Dataset entries:
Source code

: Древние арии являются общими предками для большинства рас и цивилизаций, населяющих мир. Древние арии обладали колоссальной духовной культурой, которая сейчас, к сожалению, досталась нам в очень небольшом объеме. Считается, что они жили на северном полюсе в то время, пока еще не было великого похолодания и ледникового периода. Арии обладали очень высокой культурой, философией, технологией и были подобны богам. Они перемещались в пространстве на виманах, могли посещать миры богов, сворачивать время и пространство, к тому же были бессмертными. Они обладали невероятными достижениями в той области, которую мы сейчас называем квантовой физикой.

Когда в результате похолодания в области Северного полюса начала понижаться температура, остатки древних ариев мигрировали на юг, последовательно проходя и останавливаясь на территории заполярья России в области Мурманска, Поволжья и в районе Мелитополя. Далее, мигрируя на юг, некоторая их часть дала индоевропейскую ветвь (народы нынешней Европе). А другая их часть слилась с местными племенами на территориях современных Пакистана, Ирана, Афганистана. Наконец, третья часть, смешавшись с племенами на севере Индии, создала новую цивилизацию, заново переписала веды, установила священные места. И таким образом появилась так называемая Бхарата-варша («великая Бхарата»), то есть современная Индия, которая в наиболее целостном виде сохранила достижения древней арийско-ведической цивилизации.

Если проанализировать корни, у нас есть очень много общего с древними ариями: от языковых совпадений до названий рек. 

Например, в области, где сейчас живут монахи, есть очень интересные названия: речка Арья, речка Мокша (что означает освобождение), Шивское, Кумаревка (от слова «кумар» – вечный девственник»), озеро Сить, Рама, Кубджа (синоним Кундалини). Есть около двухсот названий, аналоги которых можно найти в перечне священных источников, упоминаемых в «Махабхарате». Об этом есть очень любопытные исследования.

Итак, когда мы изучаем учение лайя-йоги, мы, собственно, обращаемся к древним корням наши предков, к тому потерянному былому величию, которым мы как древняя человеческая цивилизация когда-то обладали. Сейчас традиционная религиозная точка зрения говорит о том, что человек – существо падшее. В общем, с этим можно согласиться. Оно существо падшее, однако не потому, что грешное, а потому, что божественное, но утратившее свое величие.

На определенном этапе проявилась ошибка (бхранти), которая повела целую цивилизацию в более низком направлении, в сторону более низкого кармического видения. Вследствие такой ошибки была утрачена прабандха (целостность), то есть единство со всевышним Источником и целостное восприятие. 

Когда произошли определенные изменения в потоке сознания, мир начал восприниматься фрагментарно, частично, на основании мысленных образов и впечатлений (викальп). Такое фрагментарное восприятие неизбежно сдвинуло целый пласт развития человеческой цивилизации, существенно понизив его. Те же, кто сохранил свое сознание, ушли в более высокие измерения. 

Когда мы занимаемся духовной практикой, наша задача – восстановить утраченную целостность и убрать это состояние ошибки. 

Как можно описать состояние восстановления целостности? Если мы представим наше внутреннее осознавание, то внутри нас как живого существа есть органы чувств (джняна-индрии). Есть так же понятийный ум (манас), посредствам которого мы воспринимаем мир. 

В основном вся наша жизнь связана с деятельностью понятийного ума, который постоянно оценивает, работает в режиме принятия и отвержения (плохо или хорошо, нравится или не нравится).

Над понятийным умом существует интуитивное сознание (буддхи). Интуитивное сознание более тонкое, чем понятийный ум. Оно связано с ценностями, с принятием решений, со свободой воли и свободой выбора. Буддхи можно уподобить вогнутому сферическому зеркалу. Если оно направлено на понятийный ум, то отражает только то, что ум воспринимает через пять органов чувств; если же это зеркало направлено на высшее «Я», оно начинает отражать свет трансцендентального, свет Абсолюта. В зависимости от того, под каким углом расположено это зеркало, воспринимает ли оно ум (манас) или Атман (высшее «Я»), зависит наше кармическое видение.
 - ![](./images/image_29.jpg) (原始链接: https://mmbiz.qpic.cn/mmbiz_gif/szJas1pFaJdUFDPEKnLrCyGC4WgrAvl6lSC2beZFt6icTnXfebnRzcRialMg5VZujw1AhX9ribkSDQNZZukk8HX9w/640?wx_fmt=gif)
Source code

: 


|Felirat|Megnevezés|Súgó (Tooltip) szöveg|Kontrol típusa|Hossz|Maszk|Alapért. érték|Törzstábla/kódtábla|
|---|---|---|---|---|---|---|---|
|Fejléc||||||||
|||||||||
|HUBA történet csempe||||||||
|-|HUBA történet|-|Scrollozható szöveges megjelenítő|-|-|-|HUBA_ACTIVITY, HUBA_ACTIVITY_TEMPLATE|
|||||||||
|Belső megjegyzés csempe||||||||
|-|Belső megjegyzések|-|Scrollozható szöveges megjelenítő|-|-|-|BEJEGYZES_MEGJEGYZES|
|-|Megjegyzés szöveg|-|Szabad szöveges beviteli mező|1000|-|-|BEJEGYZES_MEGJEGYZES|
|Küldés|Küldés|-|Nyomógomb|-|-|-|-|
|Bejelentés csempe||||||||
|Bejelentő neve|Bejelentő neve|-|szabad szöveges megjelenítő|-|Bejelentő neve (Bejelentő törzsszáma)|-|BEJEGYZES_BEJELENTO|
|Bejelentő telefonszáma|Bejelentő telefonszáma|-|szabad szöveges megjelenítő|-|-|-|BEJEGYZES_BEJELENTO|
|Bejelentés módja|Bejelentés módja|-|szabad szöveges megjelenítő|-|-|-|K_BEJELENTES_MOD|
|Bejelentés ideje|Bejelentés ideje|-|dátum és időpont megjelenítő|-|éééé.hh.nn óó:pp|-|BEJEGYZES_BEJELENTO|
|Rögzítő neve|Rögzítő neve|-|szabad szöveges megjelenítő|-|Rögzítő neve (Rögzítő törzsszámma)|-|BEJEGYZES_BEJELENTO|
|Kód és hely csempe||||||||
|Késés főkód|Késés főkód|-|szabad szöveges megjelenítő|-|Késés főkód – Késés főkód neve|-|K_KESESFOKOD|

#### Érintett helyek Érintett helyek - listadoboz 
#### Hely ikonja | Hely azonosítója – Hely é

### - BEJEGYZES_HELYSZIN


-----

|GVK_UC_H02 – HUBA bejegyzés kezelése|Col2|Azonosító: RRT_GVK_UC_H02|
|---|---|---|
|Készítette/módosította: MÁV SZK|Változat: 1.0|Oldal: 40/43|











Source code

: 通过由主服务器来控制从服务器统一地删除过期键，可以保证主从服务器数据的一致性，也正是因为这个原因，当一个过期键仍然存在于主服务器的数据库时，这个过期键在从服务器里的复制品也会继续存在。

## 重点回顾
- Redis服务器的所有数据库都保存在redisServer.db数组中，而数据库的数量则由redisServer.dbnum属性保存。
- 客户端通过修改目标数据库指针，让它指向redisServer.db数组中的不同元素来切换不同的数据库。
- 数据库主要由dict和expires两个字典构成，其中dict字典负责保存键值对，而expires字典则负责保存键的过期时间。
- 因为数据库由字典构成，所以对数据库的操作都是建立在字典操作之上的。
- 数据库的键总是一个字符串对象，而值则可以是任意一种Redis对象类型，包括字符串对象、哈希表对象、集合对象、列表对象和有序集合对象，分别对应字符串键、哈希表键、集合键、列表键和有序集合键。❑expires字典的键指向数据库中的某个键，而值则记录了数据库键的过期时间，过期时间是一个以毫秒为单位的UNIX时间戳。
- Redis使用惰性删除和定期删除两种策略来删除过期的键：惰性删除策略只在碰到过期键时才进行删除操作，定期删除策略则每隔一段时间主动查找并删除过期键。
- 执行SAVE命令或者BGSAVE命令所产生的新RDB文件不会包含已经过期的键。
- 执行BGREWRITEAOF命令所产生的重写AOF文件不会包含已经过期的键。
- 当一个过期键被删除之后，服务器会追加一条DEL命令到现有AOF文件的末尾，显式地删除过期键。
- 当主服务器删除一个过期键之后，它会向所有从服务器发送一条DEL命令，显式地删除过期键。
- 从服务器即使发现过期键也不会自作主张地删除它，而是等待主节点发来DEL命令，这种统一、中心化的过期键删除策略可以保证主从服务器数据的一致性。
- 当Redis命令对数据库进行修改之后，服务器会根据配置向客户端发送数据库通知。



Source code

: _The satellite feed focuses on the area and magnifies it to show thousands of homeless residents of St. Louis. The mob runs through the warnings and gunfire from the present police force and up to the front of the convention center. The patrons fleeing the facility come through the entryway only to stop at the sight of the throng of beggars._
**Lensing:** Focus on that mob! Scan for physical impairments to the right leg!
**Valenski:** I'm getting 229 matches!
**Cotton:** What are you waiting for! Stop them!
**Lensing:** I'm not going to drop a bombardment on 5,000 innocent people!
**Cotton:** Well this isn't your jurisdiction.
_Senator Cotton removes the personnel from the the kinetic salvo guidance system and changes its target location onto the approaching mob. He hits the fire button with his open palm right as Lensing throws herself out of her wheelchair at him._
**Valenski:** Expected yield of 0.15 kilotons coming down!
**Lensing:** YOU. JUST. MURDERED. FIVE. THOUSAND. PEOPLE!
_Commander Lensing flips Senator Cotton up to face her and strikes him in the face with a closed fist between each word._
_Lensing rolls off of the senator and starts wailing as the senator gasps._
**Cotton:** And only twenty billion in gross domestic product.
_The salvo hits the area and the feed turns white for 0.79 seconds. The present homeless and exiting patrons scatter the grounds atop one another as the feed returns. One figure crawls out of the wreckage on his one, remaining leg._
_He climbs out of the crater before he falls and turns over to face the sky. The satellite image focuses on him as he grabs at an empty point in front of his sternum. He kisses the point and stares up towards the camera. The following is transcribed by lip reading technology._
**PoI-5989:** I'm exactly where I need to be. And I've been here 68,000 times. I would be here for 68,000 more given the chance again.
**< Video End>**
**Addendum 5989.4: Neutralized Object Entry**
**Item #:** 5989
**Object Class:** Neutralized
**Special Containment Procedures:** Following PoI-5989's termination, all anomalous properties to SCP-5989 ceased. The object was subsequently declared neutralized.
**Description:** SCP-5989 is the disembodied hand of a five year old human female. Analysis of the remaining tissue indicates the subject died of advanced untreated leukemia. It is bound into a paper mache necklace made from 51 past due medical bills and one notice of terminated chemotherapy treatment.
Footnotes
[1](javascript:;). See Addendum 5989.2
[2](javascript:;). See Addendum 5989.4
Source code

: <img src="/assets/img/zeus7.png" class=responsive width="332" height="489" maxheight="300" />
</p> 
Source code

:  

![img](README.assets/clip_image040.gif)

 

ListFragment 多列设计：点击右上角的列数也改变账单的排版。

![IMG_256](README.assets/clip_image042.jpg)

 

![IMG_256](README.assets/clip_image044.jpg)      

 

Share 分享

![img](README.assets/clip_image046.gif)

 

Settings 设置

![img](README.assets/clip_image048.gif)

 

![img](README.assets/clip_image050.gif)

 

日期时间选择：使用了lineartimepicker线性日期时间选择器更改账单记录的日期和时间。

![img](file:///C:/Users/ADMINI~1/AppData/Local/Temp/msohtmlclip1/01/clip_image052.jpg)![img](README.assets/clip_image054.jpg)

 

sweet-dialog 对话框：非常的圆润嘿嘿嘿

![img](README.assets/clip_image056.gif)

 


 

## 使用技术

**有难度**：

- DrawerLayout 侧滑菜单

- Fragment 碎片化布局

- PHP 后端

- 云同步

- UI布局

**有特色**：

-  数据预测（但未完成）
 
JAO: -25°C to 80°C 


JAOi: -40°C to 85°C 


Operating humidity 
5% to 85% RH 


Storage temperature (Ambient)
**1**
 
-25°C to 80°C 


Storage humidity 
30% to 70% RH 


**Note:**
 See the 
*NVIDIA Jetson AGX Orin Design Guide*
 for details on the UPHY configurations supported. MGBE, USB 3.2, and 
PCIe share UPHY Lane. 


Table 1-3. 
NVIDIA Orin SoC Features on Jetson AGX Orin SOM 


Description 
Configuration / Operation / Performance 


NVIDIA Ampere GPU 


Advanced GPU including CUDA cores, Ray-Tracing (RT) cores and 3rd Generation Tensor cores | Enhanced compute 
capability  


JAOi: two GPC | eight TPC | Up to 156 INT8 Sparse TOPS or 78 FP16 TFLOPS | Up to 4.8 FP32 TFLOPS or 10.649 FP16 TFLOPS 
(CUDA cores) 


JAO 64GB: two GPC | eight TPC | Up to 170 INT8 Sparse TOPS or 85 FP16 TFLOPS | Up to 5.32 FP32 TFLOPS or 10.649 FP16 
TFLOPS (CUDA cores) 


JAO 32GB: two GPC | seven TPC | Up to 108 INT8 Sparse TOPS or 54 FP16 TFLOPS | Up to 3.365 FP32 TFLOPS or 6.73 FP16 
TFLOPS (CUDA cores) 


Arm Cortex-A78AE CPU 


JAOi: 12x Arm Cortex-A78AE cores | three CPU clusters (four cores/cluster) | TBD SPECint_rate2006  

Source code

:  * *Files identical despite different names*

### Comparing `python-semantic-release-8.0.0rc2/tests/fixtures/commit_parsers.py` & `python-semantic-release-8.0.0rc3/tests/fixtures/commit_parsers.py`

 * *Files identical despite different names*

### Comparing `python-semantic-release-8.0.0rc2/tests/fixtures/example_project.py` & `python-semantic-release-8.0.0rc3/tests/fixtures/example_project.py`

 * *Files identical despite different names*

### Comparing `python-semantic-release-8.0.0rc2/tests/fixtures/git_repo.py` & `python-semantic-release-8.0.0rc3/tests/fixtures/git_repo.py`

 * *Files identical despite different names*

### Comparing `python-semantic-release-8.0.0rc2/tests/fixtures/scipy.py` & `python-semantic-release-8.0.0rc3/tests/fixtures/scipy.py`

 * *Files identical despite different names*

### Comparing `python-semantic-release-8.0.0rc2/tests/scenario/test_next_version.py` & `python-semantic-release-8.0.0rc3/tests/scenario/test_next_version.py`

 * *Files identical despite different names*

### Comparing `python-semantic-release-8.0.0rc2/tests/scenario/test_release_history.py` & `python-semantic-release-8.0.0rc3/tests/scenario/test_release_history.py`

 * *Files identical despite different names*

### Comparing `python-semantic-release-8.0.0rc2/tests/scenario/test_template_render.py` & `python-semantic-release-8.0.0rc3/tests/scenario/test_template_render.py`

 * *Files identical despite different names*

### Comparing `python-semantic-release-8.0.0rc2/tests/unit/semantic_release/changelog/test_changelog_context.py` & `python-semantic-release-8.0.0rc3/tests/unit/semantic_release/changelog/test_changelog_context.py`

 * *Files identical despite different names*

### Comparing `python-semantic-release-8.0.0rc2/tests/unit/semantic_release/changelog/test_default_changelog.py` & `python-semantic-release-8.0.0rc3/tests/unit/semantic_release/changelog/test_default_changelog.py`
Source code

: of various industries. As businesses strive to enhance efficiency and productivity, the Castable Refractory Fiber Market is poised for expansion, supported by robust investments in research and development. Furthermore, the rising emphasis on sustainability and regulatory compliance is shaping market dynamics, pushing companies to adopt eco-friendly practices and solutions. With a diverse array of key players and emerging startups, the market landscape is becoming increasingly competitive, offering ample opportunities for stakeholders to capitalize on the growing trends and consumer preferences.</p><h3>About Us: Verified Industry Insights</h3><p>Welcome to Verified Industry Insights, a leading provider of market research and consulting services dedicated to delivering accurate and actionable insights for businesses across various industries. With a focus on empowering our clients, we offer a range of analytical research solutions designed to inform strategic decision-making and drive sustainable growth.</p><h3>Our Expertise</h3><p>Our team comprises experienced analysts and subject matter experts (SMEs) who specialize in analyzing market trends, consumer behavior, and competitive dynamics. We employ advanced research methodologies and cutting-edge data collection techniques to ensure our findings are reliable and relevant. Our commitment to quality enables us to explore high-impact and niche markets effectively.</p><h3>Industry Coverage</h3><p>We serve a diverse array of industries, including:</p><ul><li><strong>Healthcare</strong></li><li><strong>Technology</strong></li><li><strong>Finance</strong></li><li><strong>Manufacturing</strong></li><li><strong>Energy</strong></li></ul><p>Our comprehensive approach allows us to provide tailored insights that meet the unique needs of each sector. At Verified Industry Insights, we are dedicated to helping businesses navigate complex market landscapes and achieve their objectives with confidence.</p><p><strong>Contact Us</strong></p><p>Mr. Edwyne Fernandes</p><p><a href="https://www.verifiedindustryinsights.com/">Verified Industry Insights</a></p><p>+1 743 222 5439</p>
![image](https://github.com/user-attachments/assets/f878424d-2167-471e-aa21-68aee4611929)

WORK TO COMPLETE — Across all lines above, count those with the string "HUBA". Only the number is wanted.

PROBLEM SOLUTION — 3